**INSTRUCTIONS TO FOLLOW**
How many lines in the records below contain "Example"? Answer with the number alone.

═══

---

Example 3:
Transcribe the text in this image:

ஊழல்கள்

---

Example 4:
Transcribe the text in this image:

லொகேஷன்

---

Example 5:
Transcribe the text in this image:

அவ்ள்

═══

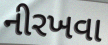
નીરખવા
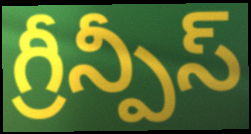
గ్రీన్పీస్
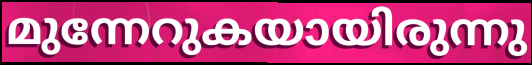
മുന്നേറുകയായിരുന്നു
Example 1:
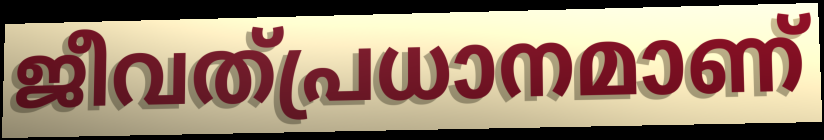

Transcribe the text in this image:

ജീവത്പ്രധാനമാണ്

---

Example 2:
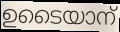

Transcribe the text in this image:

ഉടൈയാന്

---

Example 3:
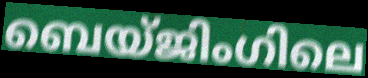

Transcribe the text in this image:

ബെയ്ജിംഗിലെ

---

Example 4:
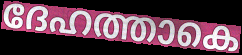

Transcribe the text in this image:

═══

**RESPONSE**
7